Does the potential of two spheres become equal when we connect them? I was reading a chapter on capacitors where it was asked whether given two spheres, each carrying a charge $q$ and of radius $r$ and $2r$, will charge flow between them? 
I assume the answer should be no as both are having the same charge (that is what I learned in electrostatics that charge redistributes in such a way that charges become equal). But the book says that charge will flow. My friend told me that their potential will become equal. But why will their potential become equal (if it does)?
 A: Whenever there is a Potential difference, there would be a flow if there is a conductor in place (like your case, where metal objects are in touch)
The flow will continue until the potential difference does not exist any more. 
This is like water always flowing from a higher to lower altitude if it can. So across a metal, you will always have the same potential. Based on that you can calculate the charge for them.
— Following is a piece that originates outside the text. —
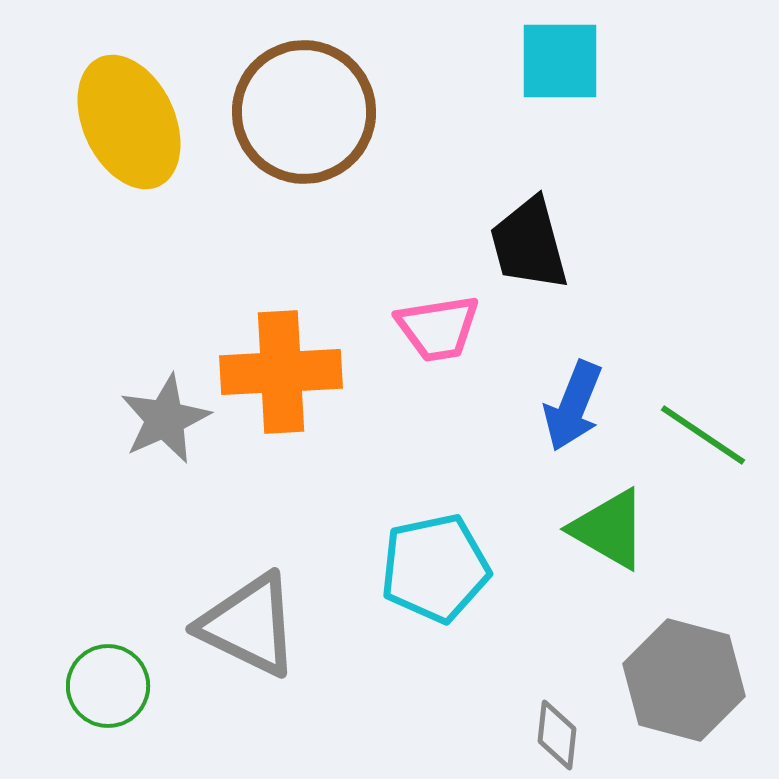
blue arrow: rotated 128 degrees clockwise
It means, the charge in each sphere should be as much that the Potential on the surface (where they are in contact) would be equal for both objects. You also know the total charge in the system.This should be enough to solve the problem.
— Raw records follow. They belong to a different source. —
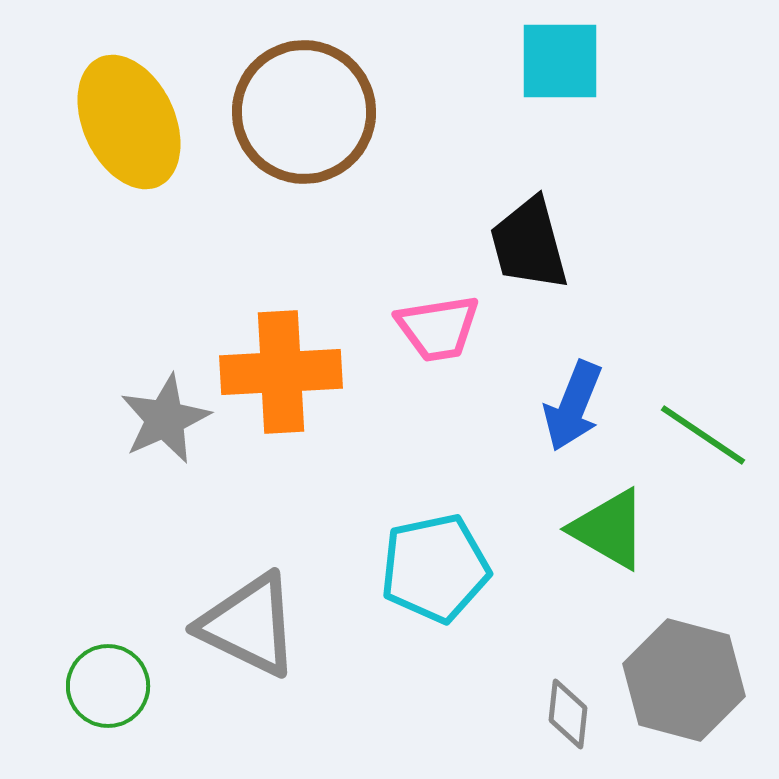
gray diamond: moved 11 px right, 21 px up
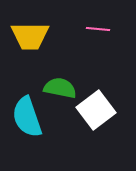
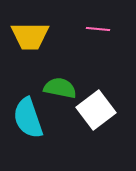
cyan semicircle: moved 1 px right, 1 px down
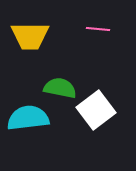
cyan semicircle: rotated 102 degrees clockwise
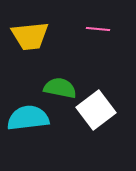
yellow trapezoid: rotated 6 degrees counterclockwise
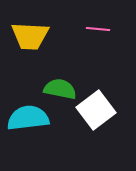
yellow trapezoid: rotated 9 degrees clockwise
green semicircle: moved 1 px down
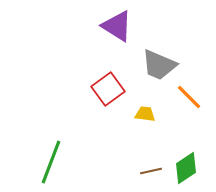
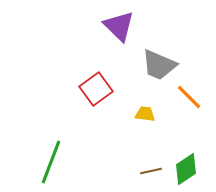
purple triangle: moved 2 px right; rotated 12 degrees clockwise
red square: moved 12 px left
green diamond: moved 1 px down
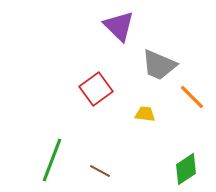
orange line: moved 3 px right
green line: moved 1 px right, 2 px up
brown line: moved 51 px left; rotated 40 degrees clockwise
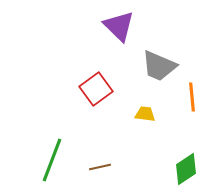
gray trapezoid: moved 1 px down
orange line: rotated 40 degrees clockwise
brown line: moved 4 px up; rotated 40 degrees counterclockwise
We know potential on surface of sphere equals kQ/R , so we have kQ1/R1 = kQ2/R2 or Q1/R2=Q2/R2. Also we know R1 is twice R2 and we know that Q1+Q2 equals 3. The rest is just simple math to figure out Q1 and Q2. 
A: Q=CV   , charge=capacitance times voltage      , C is proportional to radius.
Thus the sphere with smaller radius will have smaller capacitance and larger potential.
Charges will flow from the smaller sphere into the larger sphere until both have equal potentials.